The report found that solar accounts for 43 percent of all new electric generating capacity additions through the third quarter, more than any other electricity source. It projects a record 19 GW of new solar capacity installations in 2020, a 43 percent increase over 2019.

“This report points to the incredible resilience of our companies and workers in the face of the pandemic and continued demand for clean, affordable electricity sources,” SEIA President and CEO Abigail Ross Hopper said. “It also speaks to our ability to support economic growth, even in our darkest moments. While solar will continue to grow, the next administration and Congress have an opportunity to help the solar industry reach its Solar+ Decade goals, creating hundreds of thousands of jobs and tackling the climate crisis.”

The utility-scale solar market was the primary growth driver with 2.7 GW of new capacity. It accounted for 70 percent of all solar capacity brought online in the quarter. Texas and Florida both installed more than 2 GW through the third quarter. The utility-scale project pipeline increased to a record 69.2 GW. The U.S. is now forecast to reach 100 GW of cumulative installed solar capacity by mid-2021.

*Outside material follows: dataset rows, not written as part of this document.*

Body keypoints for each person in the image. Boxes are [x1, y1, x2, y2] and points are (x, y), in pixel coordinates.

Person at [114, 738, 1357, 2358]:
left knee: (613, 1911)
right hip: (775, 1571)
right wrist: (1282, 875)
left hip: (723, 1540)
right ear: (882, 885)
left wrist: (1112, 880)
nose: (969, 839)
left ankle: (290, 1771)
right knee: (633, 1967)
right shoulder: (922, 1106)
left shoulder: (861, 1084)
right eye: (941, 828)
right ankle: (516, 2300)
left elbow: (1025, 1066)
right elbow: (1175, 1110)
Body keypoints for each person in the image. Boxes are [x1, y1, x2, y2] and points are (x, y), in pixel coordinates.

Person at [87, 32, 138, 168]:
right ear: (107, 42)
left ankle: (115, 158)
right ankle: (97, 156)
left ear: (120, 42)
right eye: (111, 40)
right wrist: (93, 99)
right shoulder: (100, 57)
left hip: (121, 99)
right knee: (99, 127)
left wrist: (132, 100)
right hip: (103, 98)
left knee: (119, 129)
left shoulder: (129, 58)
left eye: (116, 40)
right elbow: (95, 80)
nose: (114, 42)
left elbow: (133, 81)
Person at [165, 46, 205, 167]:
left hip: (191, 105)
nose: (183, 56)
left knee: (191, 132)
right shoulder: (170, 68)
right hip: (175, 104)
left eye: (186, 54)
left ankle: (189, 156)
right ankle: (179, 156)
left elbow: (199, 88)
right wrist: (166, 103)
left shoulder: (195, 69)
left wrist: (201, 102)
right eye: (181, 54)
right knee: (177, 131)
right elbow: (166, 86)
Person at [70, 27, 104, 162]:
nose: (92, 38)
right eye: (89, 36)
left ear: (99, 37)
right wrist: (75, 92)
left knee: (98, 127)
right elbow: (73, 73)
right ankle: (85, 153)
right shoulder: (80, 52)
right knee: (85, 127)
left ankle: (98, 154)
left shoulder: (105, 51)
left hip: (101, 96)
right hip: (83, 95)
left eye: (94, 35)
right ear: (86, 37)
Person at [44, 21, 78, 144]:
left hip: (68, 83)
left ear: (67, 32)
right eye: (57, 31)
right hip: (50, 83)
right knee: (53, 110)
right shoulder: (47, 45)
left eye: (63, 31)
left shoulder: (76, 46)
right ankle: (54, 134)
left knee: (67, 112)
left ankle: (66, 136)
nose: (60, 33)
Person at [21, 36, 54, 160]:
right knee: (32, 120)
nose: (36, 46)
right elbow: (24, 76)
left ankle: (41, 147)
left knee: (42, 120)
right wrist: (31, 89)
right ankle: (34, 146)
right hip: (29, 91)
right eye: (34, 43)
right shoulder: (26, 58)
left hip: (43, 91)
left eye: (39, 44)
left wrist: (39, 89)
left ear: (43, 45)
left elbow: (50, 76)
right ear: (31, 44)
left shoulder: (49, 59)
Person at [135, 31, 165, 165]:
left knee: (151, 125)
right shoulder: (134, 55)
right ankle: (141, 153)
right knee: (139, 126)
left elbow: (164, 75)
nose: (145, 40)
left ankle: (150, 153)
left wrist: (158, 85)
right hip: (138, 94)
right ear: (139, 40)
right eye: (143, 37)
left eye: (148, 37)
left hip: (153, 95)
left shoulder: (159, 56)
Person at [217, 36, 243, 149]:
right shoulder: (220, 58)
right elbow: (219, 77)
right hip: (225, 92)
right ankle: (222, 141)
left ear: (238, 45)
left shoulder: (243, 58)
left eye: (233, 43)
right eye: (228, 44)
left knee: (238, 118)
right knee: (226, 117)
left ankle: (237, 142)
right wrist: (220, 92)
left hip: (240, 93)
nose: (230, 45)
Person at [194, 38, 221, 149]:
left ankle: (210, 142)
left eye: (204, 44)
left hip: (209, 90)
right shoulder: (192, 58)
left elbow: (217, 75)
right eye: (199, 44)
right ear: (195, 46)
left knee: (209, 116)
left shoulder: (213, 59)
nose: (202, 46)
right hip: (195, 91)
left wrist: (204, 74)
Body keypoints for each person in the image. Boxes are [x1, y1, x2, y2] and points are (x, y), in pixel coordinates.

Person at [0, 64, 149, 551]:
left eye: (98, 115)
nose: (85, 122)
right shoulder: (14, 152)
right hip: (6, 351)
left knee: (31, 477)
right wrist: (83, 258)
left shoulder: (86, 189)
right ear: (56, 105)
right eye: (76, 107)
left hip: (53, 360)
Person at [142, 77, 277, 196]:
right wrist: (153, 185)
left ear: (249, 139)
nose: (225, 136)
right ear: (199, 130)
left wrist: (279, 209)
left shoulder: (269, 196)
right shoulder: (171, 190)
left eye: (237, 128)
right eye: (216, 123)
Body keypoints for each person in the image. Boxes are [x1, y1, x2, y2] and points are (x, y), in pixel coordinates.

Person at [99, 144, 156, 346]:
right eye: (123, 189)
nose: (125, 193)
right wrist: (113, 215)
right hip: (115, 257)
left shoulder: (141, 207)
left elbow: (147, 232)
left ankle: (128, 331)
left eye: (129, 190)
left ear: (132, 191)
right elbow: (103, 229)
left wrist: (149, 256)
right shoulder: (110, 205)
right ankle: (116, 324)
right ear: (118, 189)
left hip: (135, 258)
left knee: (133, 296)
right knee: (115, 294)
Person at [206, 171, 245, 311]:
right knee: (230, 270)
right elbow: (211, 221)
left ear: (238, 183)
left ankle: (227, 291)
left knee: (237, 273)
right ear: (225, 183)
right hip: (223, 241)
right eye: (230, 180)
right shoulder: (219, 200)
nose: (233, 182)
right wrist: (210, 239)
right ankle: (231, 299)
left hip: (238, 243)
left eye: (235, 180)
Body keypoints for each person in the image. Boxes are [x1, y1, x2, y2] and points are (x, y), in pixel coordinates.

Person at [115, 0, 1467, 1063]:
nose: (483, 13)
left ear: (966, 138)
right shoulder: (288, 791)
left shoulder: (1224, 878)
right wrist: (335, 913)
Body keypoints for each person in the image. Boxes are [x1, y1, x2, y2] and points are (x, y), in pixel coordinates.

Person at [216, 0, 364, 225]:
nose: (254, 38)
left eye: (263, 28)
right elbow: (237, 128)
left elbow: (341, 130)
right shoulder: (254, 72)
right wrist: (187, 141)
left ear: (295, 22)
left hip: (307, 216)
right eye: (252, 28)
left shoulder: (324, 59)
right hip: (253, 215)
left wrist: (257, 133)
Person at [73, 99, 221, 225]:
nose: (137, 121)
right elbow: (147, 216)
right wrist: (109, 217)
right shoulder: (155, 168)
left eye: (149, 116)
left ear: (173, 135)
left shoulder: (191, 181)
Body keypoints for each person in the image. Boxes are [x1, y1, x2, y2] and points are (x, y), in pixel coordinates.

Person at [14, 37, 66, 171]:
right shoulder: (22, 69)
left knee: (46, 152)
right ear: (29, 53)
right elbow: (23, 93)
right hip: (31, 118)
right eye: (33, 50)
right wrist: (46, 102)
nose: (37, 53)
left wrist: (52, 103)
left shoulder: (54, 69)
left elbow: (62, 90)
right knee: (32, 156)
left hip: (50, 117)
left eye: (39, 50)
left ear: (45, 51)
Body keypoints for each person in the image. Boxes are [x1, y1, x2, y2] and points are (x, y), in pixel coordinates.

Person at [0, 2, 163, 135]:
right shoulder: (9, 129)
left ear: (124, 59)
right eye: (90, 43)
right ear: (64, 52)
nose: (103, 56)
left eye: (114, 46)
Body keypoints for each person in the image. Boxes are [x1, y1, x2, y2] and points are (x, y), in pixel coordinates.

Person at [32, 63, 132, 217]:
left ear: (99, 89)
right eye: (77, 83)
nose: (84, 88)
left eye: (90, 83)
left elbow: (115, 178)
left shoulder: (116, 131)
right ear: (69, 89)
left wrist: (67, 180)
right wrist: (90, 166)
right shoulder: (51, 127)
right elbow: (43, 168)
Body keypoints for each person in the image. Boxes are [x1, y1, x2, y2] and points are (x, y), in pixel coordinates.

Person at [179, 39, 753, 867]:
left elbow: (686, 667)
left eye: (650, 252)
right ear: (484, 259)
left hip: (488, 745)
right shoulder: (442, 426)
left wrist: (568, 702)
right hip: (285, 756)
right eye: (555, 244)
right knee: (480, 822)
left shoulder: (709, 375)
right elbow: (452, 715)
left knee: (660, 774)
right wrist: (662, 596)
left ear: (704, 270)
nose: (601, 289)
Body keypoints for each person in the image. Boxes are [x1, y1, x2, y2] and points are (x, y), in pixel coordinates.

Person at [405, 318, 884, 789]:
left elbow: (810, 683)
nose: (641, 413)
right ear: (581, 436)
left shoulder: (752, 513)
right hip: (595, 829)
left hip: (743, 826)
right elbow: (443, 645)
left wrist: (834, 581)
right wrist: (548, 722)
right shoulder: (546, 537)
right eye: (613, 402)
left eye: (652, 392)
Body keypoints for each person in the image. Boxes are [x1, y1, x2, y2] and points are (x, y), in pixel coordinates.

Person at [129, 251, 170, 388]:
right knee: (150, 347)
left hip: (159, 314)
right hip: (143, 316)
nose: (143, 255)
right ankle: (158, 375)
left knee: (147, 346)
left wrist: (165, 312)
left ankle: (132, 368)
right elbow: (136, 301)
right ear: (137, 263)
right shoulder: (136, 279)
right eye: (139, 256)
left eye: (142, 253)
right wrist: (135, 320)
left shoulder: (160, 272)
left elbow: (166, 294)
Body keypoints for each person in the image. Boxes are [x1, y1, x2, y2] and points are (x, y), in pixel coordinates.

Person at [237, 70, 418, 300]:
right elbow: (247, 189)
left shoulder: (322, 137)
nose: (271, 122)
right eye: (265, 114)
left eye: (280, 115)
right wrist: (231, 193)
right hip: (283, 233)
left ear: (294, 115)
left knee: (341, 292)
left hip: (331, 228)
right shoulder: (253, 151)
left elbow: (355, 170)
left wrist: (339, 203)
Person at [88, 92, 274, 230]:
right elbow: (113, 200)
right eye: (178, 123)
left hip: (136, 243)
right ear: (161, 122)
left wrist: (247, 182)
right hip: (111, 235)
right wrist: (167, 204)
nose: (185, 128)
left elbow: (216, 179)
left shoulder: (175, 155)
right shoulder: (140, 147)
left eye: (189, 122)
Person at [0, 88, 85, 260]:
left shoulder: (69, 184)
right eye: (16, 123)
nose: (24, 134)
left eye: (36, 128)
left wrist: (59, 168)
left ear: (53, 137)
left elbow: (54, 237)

Even the residential solar market — which was hardest hit by the pandemic — saw 14 percent growth in the quarter but was still below first-quarter levels.

“Logically, the states with the biggest installation declines in Q2 also had the biggest recoveries in Q3, such as New York and New Jersey where restrictions were substantial,” Michelle Davis, senior analyst at Wood Mackenzie, said. “Business model adaptations, such as virtual sales tactics and pricing promotions, continued to pay dividends through the summer and fall.”